Lawrence Solan


Lawrence M. Solan is the Don Forchelli Professor of Law and Director of the Center for the Study of Law, Language and Cognition at Brooklyn Law School.

Biography

Solan was born in New York City to Harold and Shirley Solan.
He obtained a B.A. summa cum laude from Brandeis University in 1974, a Ph.D. in Linguistics from the University of Massachusetts, Amherst, in 1978, and a J.D. from Harvard Law School in 1982.
Solan was a law clerk for Justice Stewart Pollock of the Supreme Court of New Jersey from 1982-83. He was later an associate and then a partner in the New York City law firm of Orans, Elsen and Lupert, from 1983-96, focusing on complex civil litigation.
He joined the faculty of Brooklyn Law School in 1996, where he now the Don Forchelli Professor of Law and Director of the Center for the Study of Law, Language and Cognition.
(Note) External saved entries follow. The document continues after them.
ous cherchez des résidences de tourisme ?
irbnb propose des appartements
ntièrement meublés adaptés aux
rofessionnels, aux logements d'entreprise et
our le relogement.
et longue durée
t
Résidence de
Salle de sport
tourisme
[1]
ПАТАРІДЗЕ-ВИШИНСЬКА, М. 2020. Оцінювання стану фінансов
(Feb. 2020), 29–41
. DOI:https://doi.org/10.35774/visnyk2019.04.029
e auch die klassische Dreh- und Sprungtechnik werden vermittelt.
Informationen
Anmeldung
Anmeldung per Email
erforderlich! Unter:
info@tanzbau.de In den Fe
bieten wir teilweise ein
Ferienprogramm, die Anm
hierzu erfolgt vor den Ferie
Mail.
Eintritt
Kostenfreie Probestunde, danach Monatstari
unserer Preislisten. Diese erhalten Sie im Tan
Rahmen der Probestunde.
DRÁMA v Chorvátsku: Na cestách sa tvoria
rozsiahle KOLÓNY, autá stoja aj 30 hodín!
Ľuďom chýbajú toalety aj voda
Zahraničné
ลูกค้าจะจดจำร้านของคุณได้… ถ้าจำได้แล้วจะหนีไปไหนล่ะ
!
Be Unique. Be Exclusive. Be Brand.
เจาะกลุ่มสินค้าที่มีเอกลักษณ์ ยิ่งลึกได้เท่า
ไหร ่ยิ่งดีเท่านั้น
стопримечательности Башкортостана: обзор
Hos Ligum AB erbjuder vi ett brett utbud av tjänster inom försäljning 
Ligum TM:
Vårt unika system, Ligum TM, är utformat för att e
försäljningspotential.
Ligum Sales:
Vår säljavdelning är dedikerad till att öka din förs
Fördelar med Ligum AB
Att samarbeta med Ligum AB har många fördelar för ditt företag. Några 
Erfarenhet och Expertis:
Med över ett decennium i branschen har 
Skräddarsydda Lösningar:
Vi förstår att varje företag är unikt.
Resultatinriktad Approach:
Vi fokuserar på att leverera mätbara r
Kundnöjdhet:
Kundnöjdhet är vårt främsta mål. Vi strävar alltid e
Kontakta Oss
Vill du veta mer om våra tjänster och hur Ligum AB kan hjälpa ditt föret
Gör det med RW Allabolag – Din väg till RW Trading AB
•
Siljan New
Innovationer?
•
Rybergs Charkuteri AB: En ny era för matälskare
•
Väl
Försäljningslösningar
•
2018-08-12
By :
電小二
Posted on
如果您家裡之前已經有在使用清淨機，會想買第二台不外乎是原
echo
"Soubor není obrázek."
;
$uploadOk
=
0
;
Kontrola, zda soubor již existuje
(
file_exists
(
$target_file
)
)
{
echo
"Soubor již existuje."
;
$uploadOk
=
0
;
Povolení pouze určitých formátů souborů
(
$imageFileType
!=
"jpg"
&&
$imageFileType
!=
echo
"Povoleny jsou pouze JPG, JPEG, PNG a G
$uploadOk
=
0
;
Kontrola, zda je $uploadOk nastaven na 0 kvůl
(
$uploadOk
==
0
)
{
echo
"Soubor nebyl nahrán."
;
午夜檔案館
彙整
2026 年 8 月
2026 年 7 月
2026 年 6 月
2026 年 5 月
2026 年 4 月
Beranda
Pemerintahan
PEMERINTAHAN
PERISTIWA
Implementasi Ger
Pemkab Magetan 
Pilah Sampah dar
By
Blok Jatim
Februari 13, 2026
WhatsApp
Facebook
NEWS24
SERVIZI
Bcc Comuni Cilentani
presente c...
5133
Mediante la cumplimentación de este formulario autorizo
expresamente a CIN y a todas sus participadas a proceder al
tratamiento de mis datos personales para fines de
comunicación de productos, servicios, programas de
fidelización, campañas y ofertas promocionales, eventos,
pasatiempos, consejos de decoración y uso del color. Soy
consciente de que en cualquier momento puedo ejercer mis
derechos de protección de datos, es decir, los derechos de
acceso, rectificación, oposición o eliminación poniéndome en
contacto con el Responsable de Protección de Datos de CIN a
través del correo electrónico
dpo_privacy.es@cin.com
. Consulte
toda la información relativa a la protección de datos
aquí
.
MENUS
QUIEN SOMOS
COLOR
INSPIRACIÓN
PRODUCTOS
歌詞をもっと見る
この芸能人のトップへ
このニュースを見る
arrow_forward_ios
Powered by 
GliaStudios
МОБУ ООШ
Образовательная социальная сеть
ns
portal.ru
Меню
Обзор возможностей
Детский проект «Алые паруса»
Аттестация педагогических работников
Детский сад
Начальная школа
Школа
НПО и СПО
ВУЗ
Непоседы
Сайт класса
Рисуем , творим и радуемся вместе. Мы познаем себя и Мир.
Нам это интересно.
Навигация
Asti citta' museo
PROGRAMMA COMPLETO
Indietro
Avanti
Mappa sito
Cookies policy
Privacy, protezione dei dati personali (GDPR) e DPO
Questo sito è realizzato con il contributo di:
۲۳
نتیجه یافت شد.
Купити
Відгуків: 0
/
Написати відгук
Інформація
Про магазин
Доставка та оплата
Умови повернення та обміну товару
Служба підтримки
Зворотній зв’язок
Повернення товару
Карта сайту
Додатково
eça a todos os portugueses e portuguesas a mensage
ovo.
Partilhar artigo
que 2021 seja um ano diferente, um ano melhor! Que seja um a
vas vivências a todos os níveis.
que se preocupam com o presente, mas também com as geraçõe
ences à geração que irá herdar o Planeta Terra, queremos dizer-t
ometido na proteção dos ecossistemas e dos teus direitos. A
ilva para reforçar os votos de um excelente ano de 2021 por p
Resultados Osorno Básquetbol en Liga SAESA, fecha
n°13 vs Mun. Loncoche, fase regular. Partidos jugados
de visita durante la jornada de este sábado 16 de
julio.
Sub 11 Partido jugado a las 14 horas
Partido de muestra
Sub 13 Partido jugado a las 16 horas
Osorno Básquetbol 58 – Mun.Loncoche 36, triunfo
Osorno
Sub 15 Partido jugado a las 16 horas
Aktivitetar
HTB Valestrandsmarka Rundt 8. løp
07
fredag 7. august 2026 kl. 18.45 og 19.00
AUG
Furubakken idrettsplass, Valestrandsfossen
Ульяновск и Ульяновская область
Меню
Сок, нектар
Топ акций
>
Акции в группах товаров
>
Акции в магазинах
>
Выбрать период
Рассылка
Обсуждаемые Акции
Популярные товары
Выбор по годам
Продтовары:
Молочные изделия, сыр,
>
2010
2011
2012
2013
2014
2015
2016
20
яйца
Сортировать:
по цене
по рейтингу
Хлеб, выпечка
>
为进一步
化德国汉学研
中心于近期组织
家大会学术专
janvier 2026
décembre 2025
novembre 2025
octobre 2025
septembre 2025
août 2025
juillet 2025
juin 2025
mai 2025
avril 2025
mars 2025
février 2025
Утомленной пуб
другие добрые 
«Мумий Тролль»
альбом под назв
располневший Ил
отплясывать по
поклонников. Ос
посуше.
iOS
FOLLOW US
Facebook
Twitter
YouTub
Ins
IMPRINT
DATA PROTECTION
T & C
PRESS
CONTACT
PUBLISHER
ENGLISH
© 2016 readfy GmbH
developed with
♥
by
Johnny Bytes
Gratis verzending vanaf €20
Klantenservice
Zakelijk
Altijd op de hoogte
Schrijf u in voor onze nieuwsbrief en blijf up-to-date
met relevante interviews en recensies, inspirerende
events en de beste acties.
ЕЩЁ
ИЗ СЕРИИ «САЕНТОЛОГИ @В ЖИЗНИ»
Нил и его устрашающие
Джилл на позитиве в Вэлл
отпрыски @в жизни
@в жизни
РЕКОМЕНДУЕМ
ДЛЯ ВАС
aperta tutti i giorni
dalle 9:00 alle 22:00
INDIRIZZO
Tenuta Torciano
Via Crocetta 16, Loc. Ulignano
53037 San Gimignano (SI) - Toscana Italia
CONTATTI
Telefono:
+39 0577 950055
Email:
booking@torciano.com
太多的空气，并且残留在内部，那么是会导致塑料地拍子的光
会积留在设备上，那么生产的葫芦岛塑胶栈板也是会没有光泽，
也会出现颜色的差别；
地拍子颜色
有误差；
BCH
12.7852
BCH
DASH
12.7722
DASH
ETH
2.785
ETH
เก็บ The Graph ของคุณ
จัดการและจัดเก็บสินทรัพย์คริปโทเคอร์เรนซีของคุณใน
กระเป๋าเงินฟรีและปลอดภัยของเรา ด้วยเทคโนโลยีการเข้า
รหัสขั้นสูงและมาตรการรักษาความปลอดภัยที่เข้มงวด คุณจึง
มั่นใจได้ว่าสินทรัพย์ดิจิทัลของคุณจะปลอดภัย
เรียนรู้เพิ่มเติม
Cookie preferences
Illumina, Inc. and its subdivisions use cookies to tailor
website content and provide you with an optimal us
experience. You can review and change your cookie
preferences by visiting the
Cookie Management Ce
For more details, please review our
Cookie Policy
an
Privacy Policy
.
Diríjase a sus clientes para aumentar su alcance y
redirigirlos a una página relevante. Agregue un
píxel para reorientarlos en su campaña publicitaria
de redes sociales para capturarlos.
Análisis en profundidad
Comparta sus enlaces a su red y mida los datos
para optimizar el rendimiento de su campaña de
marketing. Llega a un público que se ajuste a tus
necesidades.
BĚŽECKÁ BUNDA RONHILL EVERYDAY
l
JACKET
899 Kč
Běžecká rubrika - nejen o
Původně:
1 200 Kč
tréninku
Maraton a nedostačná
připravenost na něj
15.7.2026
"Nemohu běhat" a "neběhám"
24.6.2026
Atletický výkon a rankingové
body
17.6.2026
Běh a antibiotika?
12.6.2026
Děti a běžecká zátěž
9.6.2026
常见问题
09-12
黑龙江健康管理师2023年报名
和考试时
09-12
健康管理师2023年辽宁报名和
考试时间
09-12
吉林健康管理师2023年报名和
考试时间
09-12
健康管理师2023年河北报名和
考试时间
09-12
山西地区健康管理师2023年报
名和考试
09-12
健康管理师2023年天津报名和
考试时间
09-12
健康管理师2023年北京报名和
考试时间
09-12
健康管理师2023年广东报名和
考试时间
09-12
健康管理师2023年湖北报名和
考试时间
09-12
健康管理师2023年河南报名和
Much of his academic legal career has been devoted to studying and writing about the way in which linguistic analysis can inform the legal system, and he has taught courses on the subject at Brooklyn Law School, Yale Law School, and Princeton University.
Among Solan's books are The Language of Judges, The Language of Statutes: Laws and Their Interpretation, and Speaking of Crime: The Language of Criminal Justice.
He has been President of the International Association of Forensic Linguistics.